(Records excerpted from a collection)

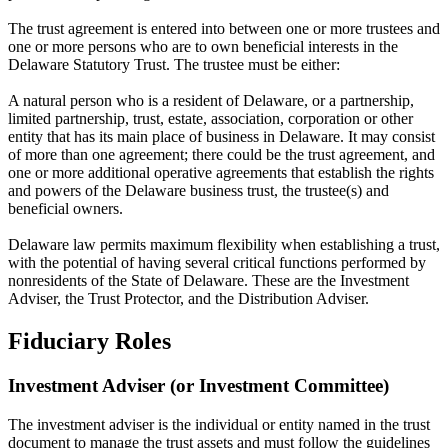
The trust agreement is entered into between one or more trustees and
one or more persons who are to own beneficial interests in the
Delaware Statutory Trust. The trustee must be either:
A natural person who is a resident of Delaware, or a partnership,
limited partnership, trust, estate, association, corporation or other
entity that has its main place of business in Delaware. It may consist
of more than one agreement; there could be the trust agreement, and
one or more additional operative agreements that establish the rights
and powers of the Delaware business trust, the trustee(s) and
beneficial owners.
Delaware law permits maximum flexibility when establishing a trust,
with the potential of having several critical functions performed by
nonresidents of the State of Delaware. These are the Investment
Adviser, the Trust Protector, and the Distribution Adviser.
Fiduciary Roles
Investment Adviser (or Investment Committee)
The investment adviser is the individual or entity named in the trust
document to manage the trust assets and must follow the guidelines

◆ How to complete this task
Leave the pictures out and reproduce all of the records exactly.

◆ The answer
The trust agreement is entered into between one or more trustees and
one or more persons who are to own beneficial interests in the
Delaware Statutory Trust. The trustee must be either:
A natural person who is a resident of Delaware, or a partnership,
limited partnership, trust, estate, association, corporation or other
entity that has its main place of business in Delaware. It may consist
of more than one agreement; there could be the trust agreement, and
one or more additional operative agreements that establish the rights
and powers of the Delaware business trust, the trustee(s) and
beneficial owners.
Delaware law permits maximum flexibility when establishing a trust,
with the potential of having several critical functions performed by
nonresidents of the State of Delaware. These are the Investment
Adviser, the Trust Protector, and the Distribution Adviser.
Fiduciary Roles
Investment Adviser (or Investment Committee)
The investment adviser is the individual or entity named in the trust
document to manage the trust assets and must follow the guidelines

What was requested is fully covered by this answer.